On Mon, 02 Jan 2006 00:44:44 GMT, raden wrote:

In message , Jim Scott
writes
On Sun, 01 Jan 2006 23:15:17 GMT, raden wrote:

In message , john
writes

advice.

Bad idea.
Fridges have to give out the heat they have taken from the food.
They do it most efficiently in a cold room. That's why you have to turn
them up in the summer.
--
Jim
Tyneside UK


Why should you need to turn up a thermostat in a different season? It works
by sensing the temperature inside the cabinet. A setting is the same all
year round.

Do you turn up your room thermostat when it snows? Or your oven on a cold
day?

The bit about working best in a cold room's also not necessarily true

as has been discussed numerous times in here

... not a post to take seriously


Learn some basic physics then come back with a sensible answer.

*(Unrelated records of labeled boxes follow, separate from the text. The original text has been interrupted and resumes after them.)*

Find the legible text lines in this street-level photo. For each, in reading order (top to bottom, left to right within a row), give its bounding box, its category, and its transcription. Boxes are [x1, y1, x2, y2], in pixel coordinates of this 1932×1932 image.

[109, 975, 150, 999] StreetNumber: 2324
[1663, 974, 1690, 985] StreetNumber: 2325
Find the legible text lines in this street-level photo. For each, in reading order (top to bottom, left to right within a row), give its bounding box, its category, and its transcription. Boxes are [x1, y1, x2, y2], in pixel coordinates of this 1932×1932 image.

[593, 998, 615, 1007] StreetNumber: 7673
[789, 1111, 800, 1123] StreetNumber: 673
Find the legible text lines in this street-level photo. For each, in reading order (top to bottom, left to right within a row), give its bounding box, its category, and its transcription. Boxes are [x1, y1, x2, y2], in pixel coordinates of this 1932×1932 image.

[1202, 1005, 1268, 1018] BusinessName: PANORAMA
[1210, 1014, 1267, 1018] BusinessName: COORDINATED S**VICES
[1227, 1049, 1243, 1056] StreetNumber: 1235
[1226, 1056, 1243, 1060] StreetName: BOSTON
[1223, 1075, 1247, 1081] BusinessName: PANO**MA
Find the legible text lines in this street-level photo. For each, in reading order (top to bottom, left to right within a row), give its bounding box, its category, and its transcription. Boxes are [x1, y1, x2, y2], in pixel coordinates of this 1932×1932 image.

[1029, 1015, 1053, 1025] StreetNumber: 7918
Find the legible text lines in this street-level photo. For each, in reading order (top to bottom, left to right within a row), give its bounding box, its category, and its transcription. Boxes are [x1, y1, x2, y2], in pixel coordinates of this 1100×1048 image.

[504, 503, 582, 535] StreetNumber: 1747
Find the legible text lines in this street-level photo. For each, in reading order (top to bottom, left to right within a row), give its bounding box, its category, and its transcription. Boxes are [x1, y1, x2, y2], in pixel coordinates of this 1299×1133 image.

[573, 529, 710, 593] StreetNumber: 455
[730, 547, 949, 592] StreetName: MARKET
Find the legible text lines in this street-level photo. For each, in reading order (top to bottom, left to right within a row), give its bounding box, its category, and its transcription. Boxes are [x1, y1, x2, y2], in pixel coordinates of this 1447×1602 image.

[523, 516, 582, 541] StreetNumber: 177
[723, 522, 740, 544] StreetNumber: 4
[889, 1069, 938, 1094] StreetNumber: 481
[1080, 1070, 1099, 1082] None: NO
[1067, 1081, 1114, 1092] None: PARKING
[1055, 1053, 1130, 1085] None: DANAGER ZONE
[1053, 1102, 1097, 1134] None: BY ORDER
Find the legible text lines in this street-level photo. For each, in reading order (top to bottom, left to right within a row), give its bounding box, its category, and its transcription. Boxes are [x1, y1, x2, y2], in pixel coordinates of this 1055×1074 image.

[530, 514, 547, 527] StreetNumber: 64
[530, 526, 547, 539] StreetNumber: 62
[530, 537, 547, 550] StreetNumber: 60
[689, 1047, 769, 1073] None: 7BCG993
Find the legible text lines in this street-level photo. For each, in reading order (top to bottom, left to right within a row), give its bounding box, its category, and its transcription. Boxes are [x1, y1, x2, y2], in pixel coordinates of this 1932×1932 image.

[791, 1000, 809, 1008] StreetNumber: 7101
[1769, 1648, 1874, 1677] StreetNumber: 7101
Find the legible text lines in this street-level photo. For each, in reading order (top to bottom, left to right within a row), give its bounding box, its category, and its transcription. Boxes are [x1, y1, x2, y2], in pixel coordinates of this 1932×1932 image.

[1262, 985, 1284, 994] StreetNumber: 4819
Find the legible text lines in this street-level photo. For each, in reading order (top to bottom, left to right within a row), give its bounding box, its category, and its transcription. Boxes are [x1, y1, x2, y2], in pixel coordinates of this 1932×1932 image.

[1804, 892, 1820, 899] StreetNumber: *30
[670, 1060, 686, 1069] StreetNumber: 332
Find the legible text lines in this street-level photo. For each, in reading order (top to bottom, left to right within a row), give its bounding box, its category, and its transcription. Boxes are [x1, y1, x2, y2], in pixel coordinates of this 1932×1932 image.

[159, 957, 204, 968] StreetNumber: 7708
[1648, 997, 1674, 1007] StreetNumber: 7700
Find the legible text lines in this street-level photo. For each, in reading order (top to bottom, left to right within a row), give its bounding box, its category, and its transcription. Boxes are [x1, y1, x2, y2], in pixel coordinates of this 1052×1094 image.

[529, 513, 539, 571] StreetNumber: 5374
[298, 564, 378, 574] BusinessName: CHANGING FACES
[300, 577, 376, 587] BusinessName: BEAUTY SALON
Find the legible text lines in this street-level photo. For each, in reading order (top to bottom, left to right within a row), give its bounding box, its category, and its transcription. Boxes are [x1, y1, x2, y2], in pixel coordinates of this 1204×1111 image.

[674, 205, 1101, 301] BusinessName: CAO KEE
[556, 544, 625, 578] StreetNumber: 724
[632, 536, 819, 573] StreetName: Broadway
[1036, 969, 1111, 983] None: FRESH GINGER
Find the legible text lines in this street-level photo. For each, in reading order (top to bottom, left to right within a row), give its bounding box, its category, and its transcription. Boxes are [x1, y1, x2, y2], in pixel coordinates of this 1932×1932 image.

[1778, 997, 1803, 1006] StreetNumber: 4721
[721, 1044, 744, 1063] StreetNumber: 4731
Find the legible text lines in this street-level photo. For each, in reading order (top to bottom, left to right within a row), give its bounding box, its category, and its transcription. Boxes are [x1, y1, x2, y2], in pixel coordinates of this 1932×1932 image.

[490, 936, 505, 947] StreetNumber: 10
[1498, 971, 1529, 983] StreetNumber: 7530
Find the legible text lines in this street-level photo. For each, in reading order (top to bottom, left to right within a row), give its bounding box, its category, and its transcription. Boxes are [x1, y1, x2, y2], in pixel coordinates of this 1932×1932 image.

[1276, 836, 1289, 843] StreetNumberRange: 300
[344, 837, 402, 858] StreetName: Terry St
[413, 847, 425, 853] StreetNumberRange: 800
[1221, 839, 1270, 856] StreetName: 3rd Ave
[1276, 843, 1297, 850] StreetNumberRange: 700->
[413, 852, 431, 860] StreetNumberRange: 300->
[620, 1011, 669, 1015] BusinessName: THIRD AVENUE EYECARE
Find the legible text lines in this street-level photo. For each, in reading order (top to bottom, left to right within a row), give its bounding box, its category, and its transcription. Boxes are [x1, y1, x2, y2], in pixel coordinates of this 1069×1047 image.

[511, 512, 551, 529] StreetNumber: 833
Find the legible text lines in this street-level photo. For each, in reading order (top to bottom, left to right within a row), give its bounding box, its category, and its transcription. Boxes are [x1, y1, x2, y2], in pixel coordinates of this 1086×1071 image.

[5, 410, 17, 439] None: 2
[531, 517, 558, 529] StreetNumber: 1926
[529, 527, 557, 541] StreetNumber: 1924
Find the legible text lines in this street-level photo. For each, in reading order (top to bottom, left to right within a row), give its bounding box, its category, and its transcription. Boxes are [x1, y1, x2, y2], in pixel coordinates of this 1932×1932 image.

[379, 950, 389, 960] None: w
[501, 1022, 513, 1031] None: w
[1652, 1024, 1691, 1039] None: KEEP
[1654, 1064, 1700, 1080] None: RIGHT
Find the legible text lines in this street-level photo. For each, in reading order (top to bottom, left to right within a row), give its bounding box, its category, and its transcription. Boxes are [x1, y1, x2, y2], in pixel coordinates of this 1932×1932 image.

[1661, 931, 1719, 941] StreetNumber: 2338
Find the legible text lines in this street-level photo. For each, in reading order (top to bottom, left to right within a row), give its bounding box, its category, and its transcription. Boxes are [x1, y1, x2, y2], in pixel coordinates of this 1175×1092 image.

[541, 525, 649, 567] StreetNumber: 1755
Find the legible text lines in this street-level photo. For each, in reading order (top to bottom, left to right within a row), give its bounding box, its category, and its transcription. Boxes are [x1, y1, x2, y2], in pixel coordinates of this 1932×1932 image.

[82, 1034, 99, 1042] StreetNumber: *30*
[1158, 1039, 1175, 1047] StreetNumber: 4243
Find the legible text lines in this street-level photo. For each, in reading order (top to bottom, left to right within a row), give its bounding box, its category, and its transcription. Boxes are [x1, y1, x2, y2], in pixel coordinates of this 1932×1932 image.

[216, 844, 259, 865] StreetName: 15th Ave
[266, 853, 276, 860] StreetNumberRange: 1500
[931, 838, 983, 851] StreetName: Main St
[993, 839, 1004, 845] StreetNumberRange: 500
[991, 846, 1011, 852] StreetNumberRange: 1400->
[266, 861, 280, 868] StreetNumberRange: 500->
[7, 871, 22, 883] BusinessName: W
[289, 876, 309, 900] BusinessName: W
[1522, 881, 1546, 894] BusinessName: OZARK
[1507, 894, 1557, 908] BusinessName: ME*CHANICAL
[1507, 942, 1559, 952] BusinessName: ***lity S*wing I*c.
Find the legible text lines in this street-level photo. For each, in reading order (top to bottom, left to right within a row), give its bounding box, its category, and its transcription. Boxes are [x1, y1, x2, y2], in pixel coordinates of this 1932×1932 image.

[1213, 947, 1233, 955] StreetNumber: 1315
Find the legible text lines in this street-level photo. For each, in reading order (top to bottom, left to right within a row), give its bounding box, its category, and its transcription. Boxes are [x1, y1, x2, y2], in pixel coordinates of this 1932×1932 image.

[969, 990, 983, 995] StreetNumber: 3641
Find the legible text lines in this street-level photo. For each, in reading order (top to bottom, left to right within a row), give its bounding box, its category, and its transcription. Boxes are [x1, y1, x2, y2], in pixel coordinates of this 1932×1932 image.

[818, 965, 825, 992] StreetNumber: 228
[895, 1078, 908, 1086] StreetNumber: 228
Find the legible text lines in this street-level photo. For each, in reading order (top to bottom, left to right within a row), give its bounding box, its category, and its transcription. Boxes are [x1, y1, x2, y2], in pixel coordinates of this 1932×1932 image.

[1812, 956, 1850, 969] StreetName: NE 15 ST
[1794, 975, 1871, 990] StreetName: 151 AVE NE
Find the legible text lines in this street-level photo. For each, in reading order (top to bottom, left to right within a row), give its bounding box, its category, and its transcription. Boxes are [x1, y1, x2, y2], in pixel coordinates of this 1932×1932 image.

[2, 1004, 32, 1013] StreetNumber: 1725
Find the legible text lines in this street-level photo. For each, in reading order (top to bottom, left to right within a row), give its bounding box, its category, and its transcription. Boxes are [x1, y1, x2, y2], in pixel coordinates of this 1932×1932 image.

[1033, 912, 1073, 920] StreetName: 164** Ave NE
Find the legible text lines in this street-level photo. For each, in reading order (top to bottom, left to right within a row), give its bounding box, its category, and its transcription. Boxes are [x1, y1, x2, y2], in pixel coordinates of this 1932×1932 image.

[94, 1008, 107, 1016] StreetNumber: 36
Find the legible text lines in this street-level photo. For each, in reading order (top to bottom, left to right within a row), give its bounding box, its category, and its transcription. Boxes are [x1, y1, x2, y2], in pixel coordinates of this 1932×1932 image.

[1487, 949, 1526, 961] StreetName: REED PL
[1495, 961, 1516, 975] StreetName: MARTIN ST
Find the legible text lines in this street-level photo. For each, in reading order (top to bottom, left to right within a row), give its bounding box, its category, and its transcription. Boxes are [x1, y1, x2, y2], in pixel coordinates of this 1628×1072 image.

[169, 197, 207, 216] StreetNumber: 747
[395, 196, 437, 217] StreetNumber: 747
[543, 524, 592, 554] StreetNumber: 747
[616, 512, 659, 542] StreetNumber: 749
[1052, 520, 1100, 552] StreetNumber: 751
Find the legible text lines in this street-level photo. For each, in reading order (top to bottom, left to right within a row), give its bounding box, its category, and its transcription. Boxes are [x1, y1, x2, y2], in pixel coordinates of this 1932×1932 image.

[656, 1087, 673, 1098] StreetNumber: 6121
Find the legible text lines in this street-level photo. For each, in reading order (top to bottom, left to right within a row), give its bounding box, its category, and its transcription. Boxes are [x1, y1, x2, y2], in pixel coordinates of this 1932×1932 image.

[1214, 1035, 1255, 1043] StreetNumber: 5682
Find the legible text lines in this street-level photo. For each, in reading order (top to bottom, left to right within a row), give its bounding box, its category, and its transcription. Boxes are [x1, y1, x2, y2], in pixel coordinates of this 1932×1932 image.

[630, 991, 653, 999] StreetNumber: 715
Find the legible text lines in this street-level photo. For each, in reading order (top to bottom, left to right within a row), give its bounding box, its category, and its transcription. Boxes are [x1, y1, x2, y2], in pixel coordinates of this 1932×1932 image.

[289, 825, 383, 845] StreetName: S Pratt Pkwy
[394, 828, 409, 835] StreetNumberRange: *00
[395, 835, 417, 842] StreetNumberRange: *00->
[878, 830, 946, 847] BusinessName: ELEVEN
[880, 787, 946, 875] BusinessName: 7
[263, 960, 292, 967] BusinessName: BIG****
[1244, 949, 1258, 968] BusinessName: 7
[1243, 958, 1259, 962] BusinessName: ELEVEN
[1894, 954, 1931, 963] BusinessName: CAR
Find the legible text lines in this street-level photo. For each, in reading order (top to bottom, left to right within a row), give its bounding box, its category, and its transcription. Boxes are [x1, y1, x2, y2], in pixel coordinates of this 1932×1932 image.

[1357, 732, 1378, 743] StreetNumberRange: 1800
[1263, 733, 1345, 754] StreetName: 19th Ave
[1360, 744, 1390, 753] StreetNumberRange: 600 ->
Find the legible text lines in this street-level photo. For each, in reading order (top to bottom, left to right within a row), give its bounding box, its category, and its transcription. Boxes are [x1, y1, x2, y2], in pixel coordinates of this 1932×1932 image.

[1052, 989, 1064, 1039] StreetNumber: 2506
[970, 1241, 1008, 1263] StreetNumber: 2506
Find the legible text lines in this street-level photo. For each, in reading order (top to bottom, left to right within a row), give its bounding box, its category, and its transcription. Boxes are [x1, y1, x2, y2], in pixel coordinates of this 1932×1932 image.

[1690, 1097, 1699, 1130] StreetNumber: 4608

I have a degree in physics

and it was a sensible answer

and what I said was true - fridges can fail if the ambient temperature
is too low, but since you don't seem to understand how a thermostat
works, It's not really explaining anything more complicated to you

I think you should go away and learn some applied physics and come back
when you have a clue


Since I too have a degree in physics and 40 years teaching and examining
it, it is obvious you don't have any knowledge at all about heat engines
and thermodynamics laws.
The question of the cupboard has little to do with the internal thermostat.
It has everything to do with the temperature difference between the outer
heat sink and the temperature of the surroundings.